### [Your instructions]
Write out exactly the lines of the material below, beginning at the top and ending at the line that contains "Points expire after a set time to encourage".
[Available records Boundary: Start]
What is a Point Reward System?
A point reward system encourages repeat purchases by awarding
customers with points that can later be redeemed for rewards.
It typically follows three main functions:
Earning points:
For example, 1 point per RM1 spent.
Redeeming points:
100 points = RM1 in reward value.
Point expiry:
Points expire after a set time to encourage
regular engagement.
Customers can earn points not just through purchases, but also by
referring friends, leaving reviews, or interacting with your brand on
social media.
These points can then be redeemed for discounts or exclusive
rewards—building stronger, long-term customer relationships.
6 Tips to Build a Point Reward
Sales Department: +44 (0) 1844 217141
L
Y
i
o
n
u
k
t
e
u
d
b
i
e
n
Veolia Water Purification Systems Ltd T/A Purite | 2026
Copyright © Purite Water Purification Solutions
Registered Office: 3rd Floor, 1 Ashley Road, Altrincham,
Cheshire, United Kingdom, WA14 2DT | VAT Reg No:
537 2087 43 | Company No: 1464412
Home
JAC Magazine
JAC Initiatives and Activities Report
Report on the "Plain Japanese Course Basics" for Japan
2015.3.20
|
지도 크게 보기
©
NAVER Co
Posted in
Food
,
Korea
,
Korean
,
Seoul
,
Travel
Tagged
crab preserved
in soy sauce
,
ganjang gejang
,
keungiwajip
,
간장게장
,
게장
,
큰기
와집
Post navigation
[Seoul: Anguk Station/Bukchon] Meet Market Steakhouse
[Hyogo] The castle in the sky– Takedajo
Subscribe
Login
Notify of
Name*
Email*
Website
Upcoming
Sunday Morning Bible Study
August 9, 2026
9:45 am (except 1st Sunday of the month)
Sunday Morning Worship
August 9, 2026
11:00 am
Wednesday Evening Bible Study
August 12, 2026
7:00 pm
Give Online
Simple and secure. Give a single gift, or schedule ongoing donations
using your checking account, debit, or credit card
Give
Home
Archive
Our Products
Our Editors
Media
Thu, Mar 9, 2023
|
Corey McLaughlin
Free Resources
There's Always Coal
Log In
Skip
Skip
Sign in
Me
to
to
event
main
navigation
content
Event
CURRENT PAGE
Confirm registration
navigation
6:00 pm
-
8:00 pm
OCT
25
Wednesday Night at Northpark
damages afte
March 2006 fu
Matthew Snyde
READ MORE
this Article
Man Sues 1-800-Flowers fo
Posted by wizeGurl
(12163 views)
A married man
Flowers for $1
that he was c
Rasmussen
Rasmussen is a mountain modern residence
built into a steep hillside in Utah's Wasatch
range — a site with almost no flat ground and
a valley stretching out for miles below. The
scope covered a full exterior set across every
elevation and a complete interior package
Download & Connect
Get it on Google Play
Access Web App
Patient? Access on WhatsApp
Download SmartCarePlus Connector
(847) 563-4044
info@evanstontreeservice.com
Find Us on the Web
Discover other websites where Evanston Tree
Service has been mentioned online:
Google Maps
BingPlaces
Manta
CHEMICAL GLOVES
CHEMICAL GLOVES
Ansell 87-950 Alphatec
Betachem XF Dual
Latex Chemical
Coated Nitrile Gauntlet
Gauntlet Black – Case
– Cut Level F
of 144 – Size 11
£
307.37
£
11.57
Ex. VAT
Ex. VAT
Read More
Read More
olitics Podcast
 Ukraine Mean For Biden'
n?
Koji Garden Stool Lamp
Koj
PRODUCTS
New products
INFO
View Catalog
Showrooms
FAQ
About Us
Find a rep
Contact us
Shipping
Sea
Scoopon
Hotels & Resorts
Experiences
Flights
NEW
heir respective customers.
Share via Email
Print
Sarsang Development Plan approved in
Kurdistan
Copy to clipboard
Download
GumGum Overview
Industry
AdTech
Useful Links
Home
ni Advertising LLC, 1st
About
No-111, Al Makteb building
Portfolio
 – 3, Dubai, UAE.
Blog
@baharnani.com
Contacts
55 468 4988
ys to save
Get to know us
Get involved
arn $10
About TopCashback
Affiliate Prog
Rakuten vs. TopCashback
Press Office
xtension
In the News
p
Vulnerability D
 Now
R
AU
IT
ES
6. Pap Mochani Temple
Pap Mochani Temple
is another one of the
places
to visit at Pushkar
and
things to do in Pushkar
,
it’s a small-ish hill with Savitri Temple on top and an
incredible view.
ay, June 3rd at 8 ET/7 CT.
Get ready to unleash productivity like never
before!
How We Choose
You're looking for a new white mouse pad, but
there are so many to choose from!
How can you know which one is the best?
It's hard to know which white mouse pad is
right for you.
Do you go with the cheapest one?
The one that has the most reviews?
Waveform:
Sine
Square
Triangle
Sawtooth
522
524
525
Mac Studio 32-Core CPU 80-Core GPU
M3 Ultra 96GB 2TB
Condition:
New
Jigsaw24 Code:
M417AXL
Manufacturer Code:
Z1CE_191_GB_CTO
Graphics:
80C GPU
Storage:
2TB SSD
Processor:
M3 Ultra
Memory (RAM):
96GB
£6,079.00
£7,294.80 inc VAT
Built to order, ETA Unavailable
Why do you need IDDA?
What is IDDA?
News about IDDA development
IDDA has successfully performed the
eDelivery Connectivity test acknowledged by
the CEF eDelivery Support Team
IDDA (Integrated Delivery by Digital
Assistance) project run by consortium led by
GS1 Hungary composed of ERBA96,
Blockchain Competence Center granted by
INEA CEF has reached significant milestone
[Available records Boundary: End]
### [Solution to this task]
What is a Point Reward System?
A point reward system encourages repeat purchases by awarding
customers with points that can later be redeemed for rewards.
It typically follows three main functions:
Earning points:
For example, 1 point per RM1 spent.
Redeeming points:
100 points = RM1 in reward value.
Point expiry:
Points expire after a set time to encourage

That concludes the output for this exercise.